Just some fast thoughts I typed out prompted by my Composition assignments of the past couple weeks. I was imitating Ernest Hemingway and James Joyce and was asked which I preferred, and also whether or not I feel language can successfully convey reality. Nothing formal, so this is what I came up with Enjoy!
Can language ever do reality justice? Is it better to be Hemingway, the clear, the concise, or Joyce, the flowery, the metaphorical? I think language shapes reality; what we do and say, think and feel, all work together to make up reality, and language is how we retell reality. Can language always convey reality, capture it, reproduce it?
No, of course not. Most of the time language fails miserable to do what we ask of it. Most of the time language is nothing but words, words, words, and they fall into place all wrong so that when we mean to say something meaningful, it comes out being funny, or vice versa.
If I say that today I went shopping at Wal-Mart and bought seven things for under $35, does that convey reality? Yes, but it doesn’t convey anything but some of the facts.
Reality is multifaceted, and the thing that makes language so magical, yet so maddeningly limited, is that it is not as multifaceted as life is. It takes us more time to describe a flower than it did for us to see the flower, smell the flower, touch the flower, smile at the flower, pick the flower, and put the flower in a vase.

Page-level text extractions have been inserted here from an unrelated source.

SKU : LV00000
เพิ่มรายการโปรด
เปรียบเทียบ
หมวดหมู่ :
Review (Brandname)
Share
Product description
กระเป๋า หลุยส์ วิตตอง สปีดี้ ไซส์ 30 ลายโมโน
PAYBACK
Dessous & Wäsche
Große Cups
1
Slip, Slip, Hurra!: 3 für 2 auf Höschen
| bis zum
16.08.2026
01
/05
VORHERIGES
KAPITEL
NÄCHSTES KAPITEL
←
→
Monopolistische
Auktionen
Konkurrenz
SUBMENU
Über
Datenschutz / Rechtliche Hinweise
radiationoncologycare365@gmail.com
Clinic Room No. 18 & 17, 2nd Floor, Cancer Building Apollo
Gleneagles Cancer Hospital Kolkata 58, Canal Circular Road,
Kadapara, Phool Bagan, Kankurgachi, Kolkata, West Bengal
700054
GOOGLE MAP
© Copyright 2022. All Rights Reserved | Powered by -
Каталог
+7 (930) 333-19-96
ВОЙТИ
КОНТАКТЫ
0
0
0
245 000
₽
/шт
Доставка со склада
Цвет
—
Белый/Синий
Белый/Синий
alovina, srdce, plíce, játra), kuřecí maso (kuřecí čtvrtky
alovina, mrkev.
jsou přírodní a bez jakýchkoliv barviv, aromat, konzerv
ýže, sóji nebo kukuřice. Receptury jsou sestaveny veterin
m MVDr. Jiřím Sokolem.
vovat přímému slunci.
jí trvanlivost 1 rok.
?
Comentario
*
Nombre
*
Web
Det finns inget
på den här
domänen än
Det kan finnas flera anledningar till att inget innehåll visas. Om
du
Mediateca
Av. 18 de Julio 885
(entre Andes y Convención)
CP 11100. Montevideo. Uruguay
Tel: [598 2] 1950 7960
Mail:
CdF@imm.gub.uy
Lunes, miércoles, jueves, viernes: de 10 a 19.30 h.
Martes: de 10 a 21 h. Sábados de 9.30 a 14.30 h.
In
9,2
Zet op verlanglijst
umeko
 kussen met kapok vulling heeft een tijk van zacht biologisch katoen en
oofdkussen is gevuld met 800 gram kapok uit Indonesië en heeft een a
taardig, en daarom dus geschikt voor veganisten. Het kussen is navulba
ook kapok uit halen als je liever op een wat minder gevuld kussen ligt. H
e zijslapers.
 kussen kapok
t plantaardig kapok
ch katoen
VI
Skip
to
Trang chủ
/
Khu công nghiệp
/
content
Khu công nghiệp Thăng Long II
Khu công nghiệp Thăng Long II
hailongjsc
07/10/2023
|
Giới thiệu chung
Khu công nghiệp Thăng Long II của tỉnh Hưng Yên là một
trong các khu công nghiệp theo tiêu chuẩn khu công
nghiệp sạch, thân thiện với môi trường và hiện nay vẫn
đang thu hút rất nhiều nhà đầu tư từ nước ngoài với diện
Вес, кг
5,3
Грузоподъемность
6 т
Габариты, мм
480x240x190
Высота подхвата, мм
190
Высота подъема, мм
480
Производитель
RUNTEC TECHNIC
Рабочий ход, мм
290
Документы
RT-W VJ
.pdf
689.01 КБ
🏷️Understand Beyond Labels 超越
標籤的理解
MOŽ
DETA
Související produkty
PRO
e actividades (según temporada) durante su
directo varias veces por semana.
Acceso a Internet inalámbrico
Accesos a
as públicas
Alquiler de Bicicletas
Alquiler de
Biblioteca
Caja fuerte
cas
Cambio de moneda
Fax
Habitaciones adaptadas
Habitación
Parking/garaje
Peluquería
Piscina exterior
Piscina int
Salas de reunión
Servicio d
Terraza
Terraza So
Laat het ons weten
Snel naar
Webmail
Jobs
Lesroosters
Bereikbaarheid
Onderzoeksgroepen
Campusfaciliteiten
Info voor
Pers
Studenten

Language is limited, but that is where human beings come in. We all choose what is most important to us and use the language we have to express that importance.
One person might simply say ‘the flower was a lily’, and another might have no idea what kind of flower it is and slowly and accurately describe a lily, and so well that anyone who has seen a lily before thinks, “Oh, it’s a lily!”
So, back to that one question: Whose style captures ‘reality’, better: Hemingway’s or Joyce’s? Personally, I think the best way to capture reality is to use a mixture of both the stark fact of Hemingway and the romantic depth and confusion of Joyce. One alone lacks something that we experience in reality; the multifaceted beauty and experience within life itself.